Finding no clear answer in the language of s.120: “if filed before the patenting…on the first application…,” the panel gave great weight to the longstanding practice of the PTO in permitting priority claims when the continuing applications were filed on the same day that the parent application officially issued:
“This is not a case, as we have explained, where the language of the statute actually contradicts the longstanding judicial and agency interpretation. Nor is it a case in which the longstanding agency position is plainly outside the agency’s granted authority. Here, the position is an essentially procedural one establishing when the agency will consider an input into its process (the legal act of “filing’) and an output of its process (the legal act of “patenting” to occur relative to each other—neither one being a precisely identifiable self-defining physical act, but a legally filing event.”
This is sensible but the Supreme Court, more than less, ignored Judge Moore’s reliance-based arguments in Myriad and colored the validity of all those patents claiming “purified and isolated” DNA. Of course, in this case the Fed.
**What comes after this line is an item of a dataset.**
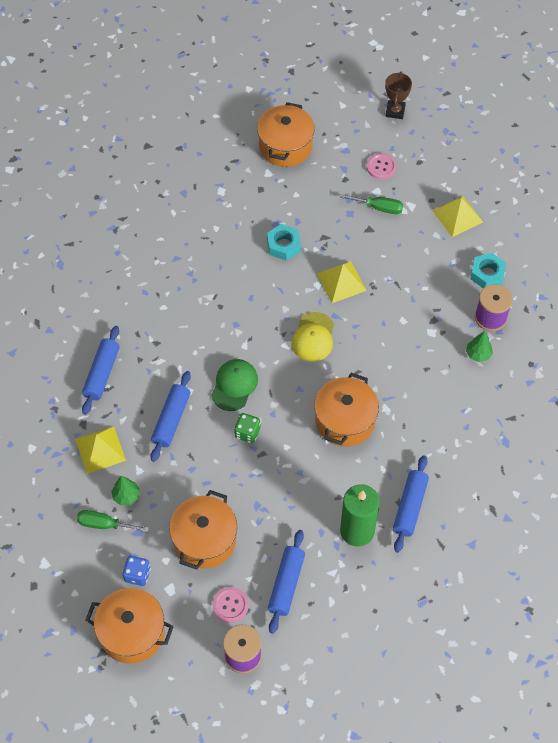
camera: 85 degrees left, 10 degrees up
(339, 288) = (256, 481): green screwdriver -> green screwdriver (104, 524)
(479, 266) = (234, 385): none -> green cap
Cir. (Prost, Linn and Taranto) gave PTO practice a lot of weight, after failing to derive a firm answer from its somewhat metaphysical attempts to define “before” in s. 120. But you really don’t need to pour over this opinion – the panel admitted that “the particular language of section 120 that is at issue here can bear a day-as-unit meaning” but went on to uphold the PTO’s long-time practice of allowing “same day’ continuing applications. The sleeping dog of the law went back to its nap.